Nevertheless, the First Folio classifies Macbeth as a tragedy. Like most of Shakespeare's tragedies, it was written during the reign of James I, a trend that appears to reflect a general societal unease following the death of Elizabeth I. Shakespearean tragedies tend to resemble ancient Roman tragedies, which center on characters of noble birth who possess a tragic flaw or commit a grave error that leads to a reversal of their fortunes. Prince Hamlet's doubt prevents him from avenging his father's murder, Iago easily manipulates Othello's jealousy, and King Lear's fatal flaw is his pride.

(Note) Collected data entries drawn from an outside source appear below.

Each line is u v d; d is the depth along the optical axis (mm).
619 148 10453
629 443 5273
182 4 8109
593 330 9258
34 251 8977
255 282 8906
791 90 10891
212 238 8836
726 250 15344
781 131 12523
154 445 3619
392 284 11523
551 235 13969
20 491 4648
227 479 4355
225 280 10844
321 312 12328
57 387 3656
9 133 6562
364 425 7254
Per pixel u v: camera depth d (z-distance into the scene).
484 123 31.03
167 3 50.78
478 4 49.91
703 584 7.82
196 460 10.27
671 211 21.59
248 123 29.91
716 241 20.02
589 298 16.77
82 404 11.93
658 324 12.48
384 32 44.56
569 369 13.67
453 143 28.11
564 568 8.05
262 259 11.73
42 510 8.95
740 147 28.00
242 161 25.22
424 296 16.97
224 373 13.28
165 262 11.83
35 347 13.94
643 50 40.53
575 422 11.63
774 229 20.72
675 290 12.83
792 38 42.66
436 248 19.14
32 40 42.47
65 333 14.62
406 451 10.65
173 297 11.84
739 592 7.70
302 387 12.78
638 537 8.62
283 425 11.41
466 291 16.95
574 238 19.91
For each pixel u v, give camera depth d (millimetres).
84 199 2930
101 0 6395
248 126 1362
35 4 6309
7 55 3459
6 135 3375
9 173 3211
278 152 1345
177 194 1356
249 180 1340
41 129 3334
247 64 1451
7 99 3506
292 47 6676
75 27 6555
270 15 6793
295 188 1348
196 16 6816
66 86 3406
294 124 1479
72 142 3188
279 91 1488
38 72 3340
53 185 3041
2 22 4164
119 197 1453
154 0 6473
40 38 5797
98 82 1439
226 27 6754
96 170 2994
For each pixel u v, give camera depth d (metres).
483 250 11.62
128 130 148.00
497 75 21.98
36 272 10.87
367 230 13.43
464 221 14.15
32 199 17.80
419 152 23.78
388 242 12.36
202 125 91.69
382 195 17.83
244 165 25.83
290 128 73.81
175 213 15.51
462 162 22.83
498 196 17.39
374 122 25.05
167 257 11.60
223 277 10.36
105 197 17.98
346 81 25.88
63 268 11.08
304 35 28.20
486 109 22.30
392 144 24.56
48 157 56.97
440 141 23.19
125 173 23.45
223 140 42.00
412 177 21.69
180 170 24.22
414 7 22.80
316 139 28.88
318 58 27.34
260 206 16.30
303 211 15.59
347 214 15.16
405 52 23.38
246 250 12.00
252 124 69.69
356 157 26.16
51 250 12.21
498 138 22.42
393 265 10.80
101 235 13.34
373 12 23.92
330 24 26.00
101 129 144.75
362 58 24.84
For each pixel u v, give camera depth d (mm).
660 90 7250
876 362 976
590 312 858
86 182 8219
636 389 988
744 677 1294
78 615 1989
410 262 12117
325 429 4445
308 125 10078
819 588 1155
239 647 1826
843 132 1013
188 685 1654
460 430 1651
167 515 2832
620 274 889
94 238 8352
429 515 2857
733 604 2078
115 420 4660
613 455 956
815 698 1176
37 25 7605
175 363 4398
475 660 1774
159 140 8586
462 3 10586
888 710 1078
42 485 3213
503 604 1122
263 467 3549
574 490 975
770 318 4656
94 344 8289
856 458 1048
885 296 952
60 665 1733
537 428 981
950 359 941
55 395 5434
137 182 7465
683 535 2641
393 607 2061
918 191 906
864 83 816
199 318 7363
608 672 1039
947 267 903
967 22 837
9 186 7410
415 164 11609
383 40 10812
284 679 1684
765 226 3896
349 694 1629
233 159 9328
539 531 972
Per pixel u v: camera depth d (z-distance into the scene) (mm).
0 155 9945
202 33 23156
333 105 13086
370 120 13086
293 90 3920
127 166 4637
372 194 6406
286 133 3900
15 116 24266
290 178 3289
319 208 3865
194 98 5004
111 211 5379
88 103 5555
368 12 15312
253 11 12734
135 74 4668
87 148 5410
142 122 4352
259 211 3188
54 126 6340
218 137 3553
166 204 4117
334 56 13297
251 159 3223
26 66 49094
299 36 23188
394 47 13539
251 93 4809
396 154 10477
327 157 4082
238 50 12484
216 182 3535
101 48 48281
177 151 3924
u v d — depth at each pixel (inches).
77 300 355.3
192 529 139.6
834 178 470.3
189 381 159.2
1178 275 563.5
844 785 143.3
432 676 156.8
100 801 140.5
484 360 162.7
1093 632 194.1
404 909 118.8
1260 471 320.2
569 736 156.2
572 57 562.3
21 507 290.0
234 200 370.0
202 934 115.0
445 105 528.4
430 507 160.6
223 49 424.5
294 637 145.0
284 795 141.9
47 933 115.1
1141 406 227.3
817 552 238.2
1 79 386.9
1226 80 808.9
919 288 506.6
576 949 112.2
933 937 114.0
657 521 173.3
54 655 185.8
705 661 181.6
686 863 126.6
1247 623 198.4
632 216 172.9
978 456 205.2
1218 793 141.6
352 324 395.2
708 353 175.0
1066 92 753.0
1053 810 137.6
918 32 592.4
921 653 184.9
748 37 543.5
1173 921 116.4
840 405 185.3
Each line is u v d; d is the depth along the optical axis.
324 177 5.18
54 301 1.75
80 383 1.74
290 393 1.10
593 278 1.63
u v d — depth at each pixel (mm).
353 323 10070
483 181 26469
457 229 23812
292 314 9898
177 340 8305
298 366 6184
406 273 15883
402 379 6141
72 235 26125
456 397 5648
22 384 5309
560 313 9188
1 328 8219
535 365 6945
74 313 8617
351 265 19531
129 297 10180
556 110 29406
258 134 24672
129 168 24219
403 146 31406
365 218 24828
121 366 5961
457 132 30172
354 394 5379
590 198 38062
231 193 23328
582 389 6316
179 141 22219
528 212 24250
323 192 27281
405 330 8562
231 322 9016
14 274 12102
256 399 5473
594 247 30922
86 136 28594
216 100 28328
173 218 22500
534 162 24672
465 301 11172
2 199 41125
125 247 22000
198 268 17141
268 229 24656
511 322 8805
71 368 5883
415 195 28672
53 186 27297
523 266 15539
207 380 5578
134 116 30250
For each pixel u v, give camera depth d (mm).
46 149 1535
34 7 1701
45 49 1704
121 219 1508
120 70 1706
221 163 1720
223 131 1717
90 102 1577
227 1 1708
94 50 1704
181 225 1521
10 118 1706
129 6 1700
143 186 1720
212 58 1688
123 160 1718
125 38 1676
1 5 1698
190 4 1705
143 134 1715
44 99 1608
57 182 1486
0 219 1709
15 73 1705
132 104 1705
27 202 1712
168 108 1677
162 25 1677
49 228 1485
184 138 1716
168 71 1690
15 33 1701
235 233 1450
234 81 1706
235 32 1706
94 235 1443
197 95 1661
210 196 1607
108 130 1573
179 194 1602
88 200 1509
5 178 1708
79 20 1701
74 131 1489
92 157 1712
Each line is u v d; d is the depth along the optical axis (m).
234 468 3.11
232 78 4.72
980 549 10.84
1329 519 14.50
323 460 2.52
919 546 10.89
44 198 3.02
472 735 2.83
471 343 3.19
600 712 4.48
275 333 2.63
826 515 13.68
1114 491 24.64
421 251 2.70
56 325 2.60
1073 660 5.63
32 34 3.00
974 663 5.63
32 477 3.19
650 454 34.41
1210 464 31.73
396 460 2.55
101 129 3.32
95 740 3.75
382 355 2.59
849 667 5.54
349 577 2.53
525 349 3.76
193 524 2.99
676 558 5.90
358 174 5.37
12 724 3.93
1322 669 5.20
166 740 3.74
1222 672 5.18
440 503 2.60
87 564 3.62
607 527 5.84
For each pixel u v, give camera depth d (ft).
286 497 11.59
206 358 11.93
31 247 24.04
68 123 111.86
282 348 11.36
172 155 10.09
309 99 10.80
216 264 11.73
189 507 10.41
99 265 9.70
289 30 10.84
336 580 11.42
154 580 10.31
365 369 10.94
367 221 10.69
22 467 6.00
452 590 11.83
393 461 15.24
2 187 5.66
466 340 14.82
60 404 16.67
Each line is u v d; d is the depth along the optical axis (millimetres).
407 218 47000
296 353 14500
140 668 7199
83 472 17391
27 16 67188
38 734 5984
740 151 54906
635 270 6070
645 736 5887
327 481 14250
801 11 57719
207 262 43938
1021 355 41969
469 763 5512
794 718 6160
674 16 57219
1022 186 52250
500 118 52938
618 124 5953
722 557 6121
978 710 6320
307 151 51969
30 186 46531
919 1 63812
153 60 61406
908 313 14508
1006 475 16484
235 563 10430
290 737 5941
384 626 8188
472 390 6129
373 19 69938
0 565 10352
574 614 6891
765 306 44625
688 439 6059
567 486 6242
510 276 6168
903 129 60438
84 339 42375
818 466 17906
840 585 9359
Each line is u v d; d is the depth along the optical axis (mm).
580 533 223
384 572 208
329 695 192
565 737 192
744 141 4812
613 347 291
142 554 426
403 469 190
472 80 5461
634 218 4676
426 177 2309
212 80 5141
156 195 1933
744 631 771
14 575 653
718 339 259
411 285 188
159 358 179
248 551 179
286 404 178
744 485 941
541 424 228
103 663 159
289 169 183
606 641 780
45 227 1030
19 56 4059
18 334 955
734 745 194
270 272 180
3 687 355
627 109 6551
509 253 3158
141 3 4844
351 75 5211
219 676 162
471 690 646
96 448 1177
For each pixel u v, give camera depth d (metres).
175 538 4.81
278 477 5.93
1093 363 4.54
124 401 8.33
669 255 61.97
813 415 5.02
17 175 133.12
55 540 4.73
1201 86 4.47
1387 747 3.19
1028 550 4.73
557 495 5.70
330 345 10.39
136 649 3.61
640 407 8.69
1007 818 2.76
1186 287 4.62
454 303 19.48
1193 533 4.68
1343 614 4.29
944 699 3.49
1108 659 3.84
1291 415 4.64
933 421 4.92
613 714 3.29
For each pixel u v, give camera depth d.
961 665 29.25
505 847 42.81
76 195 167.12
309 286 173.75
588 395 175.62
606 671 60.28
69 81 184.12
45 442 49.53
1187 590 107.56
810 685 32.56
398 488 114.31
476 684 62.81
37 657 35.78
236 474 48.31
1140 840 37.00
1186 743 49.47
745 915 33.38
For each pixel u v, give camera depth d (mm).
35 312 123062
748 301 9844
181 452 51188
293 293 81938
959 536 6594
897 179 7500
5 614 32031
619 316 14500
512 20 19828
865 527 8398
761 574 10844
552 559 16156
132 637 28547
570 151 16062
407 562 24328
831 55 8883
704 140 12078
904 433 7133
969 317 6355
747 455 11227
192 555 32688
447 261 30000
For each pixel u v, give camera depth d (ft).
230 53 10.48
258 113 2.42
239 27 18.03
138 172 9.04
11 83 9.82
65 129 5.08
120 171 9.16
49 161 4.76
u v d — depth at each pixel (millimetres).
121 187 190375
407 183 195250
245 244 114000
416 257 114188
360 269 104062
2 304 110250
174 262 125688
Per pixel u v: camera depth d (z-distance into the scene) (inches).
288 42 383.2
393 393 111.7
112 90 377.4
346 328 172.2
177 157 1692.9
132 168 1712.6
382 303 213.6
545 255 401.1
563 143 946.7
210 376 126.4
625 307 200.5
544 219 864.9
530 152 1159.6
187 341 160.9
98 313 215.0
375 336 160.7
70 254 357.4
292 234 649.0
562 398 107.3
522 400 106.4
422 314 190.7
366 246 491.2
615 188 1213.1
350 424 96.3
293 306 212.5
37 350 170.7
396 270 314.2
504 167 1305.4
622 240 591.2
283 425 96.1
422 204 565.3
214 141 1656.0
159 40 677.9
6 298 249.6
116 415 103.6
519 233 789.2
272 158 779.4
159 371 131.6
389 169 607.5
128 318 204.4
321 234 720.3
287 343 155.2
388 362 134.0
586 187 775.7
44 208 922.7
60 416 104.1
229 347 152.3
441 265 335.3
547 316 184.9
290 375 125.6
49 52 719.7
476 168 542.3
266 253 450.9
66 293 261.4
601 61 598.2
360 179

One could argue that Macbeth's fatal flaw is his ambition, but this interpretation isn't necessarily supported by the text. Several other characters, including Banquo, are shown wresting with their ambition, suggesting that this trait is less of an individual failing than it is an intrinsic aspect of human nature. Macbeth is also different from Shakespeare's other tragedies in that it lacks any real sense of moral ambiguity. Unlike Othello, who is deceived into killing Desdemona, or Brutus, who aids in the assassination of Caesar because he truly believes he is acting in the best interests of Rome, Macbeth is fully aware that his actions are evil and unjustified, which makes his fall from grace somewhat less tragic.